[DOCUMENT EXTRACT]

The investigation could radically alter the international perception of the conflict, in which Albanians were seen as the largely innocent victims of Serbian aggression. After a year of growing concern about hundreds of revenge killings of Serbs by Albanians in the province, there are signs that the public relations pendulum may begin to swing the Serbs' way.

The investigations by the International War Crimes Tribunal for the former Yugoslavia are among its most secretive, with officials fearing retaliation by the Albanians. "The operations of the KLA clearly involved many activities we should scrutinise," said one Hague official.

"There's a real problem in unravelling their cell structure, but we may well end up pointing the finger at senior figures. The difficulty then will be persuading any Nato nation to arrest them."

All five sites were discovered by the Serbian police as they regained territory lost to the KLA in the summer of 1998. As Albanian villages were being destroyed in the Serbian police offensives that grabbed the international media spotlight, the plight of the rural Serbian peasantry was often ignored and dozens of villagers and farmers were abducted, tortured and left in mass graves.

[/DOCUMENT EXTRACT]
[GIVEN ENTRIES]

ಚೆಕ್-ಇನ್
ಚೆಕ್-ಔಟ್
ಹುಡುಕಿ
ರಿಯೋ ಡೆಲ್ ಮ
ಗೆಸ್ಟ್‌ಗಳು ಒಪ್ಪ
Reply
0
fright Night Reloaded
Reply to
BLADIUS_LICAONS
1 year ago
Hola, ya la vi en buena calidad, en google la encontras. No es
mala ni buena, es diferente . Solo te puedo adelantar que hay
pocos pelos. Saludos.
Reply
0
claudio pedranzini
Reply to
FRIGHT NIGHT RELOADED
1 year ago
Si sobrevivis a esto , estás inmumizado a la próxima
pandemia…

[/GIVEN ENTRIES]
[GIVEN ENTRIES]

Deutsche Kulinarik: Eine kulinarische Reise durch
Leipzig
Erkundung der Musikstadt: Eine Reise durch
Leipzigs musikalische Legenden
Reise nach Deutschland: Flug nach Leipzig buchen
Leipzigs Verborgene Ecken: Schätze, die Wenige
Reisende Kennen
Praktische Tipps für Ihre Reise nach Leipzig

[/GIVEN ENTRIES]

REQUIRED WORK:
a) In the passage on the KLA investigation, who discovered all five sites?
b) Proceed with the passage on the KLA investigation, picking up after its final sentence.
The records have no connection to the passage on the KLA investigation.

ANSWERS FOR THIS EXERCISE:
a) The Serbian police discovered them as they regained territory lost to the KLA in the summer of 1998.

b)
Three of the areas under investigation are thought to be the villages of Klecka and Glodjane and the town of Orahovac.

The killings in Klecka have been linked to Thaci, who now heads the Democratic party of Kosovo. The Belgrade media made great play of the discovery in August 1998 of what it claimed were 22 Serbian bodies in a lime kiln in Klecka.

Glodjane, further west in the Decane area bordering Albania, was fiercely contested by the Serbs and Albanians. In September 1998 the Serbian media centre in Pristina claimed that the bodies of 34 people had been found in a canal there. They were a mixture of Serbian farmers, some gypsies and Albanians suspected of being collaborators. The local commander at the time was Haradinaj, now head of the Alliance for the Future of Kosovo.

In Orahovac, an ancient Balkan maze of cobbled streets and mixed ethnicities, at least 50 Serbs were abducted by the KLA in July 1998, never to be seen again. In the autumn hundreds of angry Serbs marched six miles through the hills to Dragobilj, the local KLA headquarters and one of the few places where Islamic mujaheddin fighters were seen. The protest failed to persuade the KLA to give any details of the missing Serbs.

Most inquiries made so far have been met with silence and few witnesses are thought likely to be brave enough to reveal the brutality of the KLA.

One former Albanian commander, who now lives in the West, told The Sunday Times that he saw two Serbian policemen tied to the backs of Jeeps and dragged to their deaths during the fighting around Glodjane. He said he had no intention of talking to the war crimes prosecutors and wished to forget Kosovo altogether.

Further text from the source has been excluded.